The series was directed by Aleksander Pietrzak and Maciej Migas, written by Hanna Węsierska, and produced by Justyna Pawlak and Maciej Wójcik. Some of the episodes were also written by Karolina Szymczyk-Majchrzak, Przemysław Jurek, and Bartosz Kozera. The cinematography was done by Paweł Flis, the editing by Jarosław Barzan, the music by Łukasz Targosz, the scenography by Agata Stróżyńska, and the costumes by Robert Adamczyk. Main cast included Tomasz Karolak, Daria Widawska, Alan Andersz, Magdalena Lamparska, Monika Krzywkowska, Łukasz Konopka, Sandra Drzymalska, Marina Łuczenko-Szczęsna, and Maja Seklecka. The series was produced by TVN Group and Watchout Studio, and filmed in Warsaw, Poland from 18 February 2019 to 8 June 2019. It aired on television channel TVN from 8 September to 10 November 2019, and has one season of ten episodes.
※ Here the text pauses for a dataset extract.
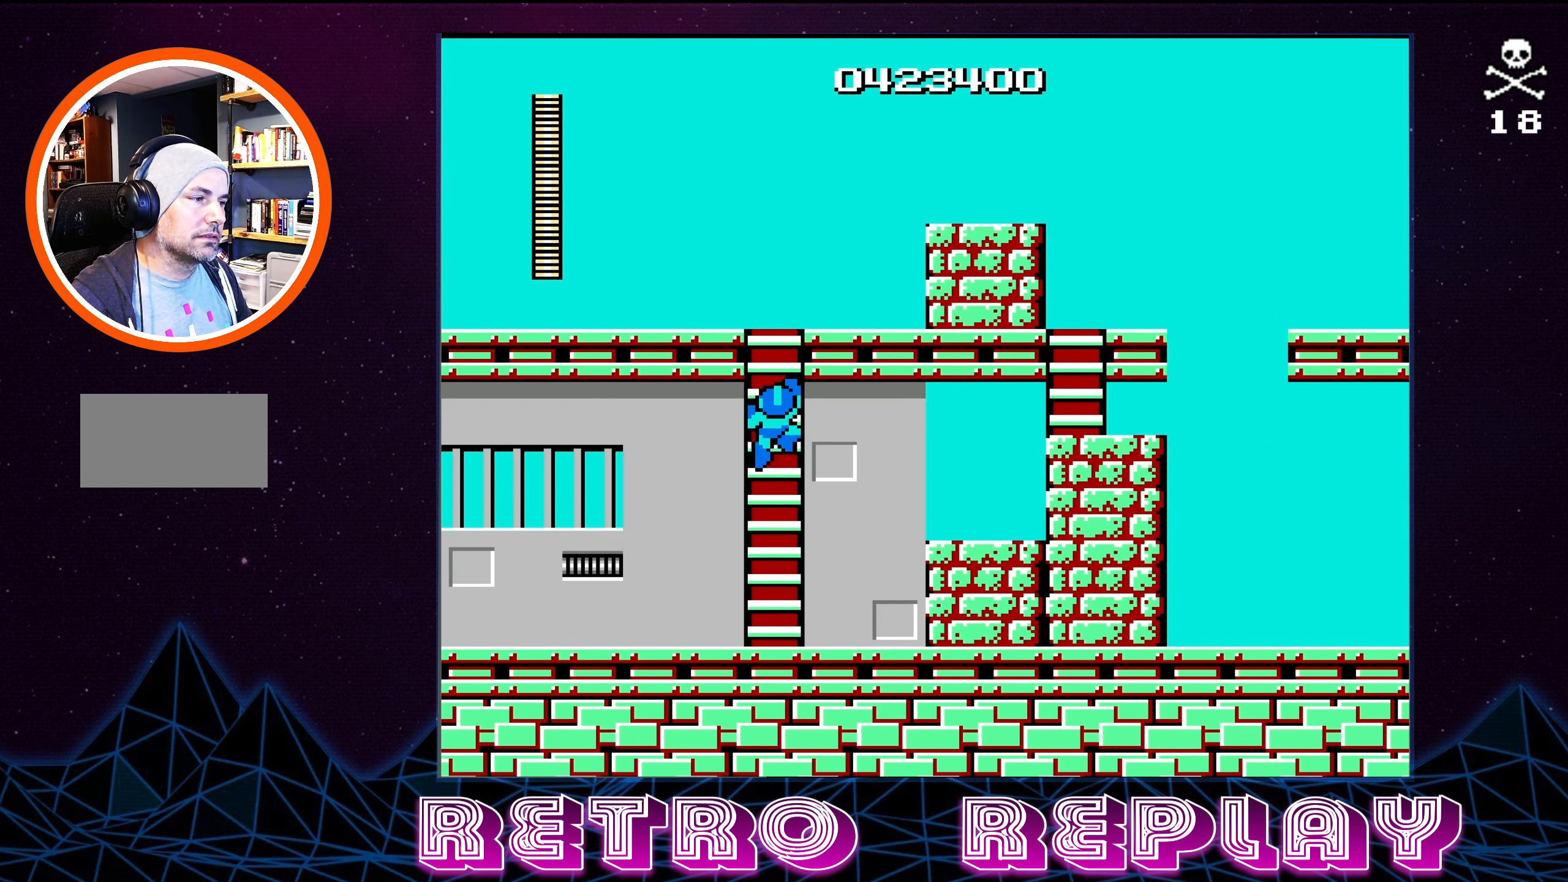
{"buttons": ["DPAD_UP"], "events": []}
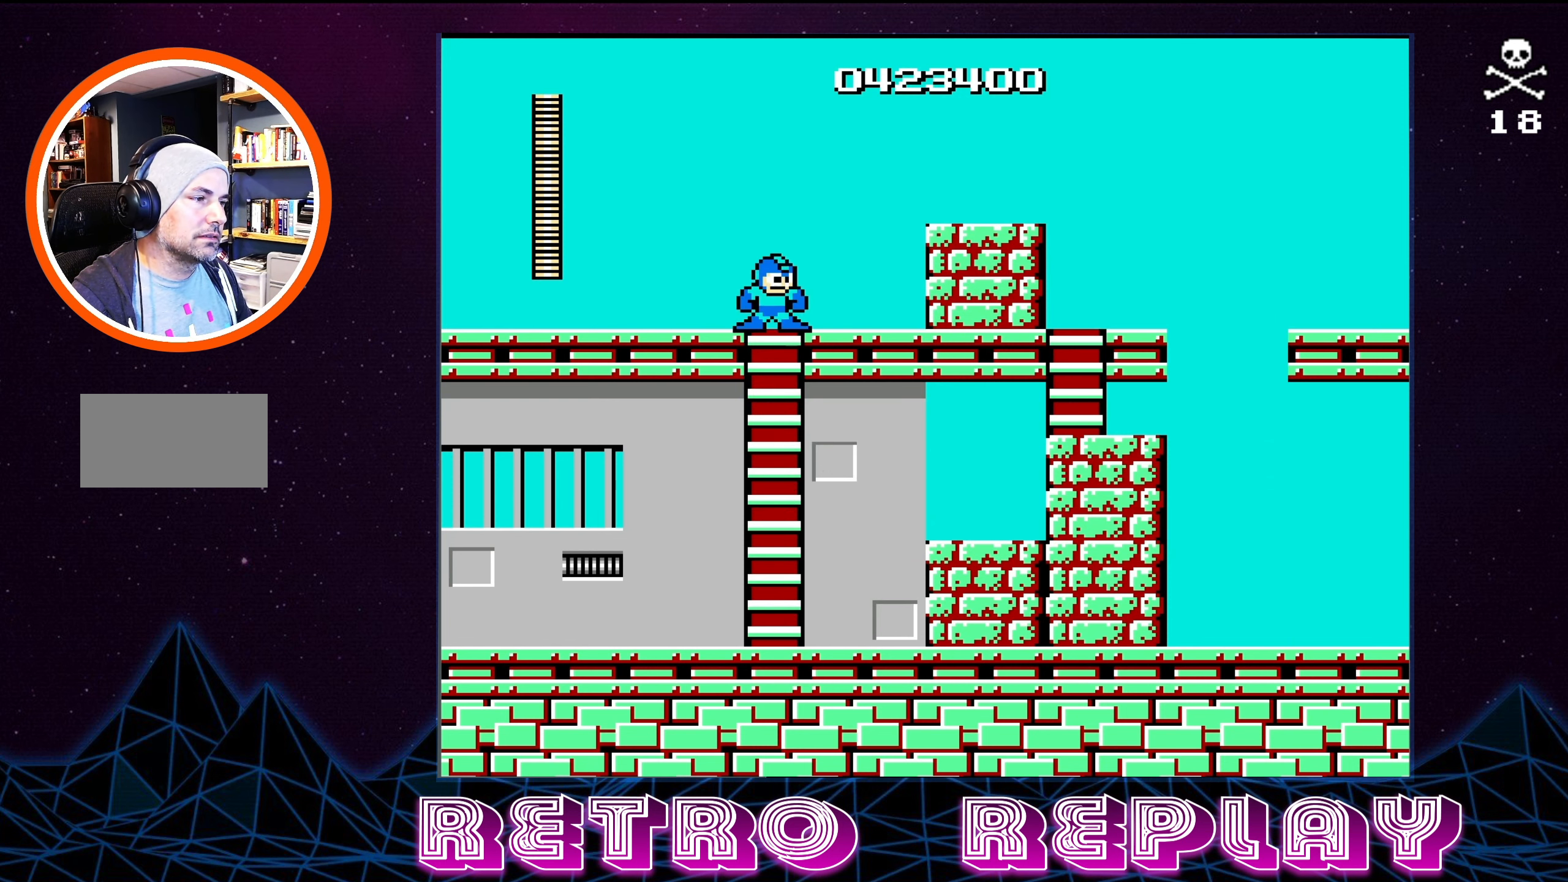
{"buttons": ["A", "DPAD_RIGHT"], "events": [[150, "DPAD_UP", "up"], [200, "DPAD_RIGHT", "down"], [500, "A", "down"]]}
Each episode has a running time of approximately 45 minutes.

== Episodes ==

| Series | Episodes |  | Originally released |  |  |
| First released | Last released | Network |
| 1 | 10 |  | 8 September 2019 | 10 November 2019 | TVN |

== Reception ==
A review by Alicja Sterna, published on web portal Onet.pl, described the first episode a promising, combining a reflective story with humor and grotesque elements. She also praised the performances of the lead actors, Tomasz Karolak and Daria Widawska, describing their pairing as successful. The review also argued that the premise retained contemporary relevance because of the protagonist's immaturity as he approaches 50. In an review by Wojciech Krzyżaniak, published on the web portal Wirtualne Media, described the series as entertaining, and Karolak's performance as tolerable and effective despite relying his familiar acting mannerisms. Krzyżaniak critisesed the plot, stating the serries suffered from the excessive desire to demonstrate that it was "cool", and commented that its style seemed to be stuck "ten years earlier", though pointed out it also had its positives. The web portal Spider's Web described the first episode as "promising", and evocative of the positive aspects of 39 and a Half. The series had an average of around 1.26 million viewers per episode.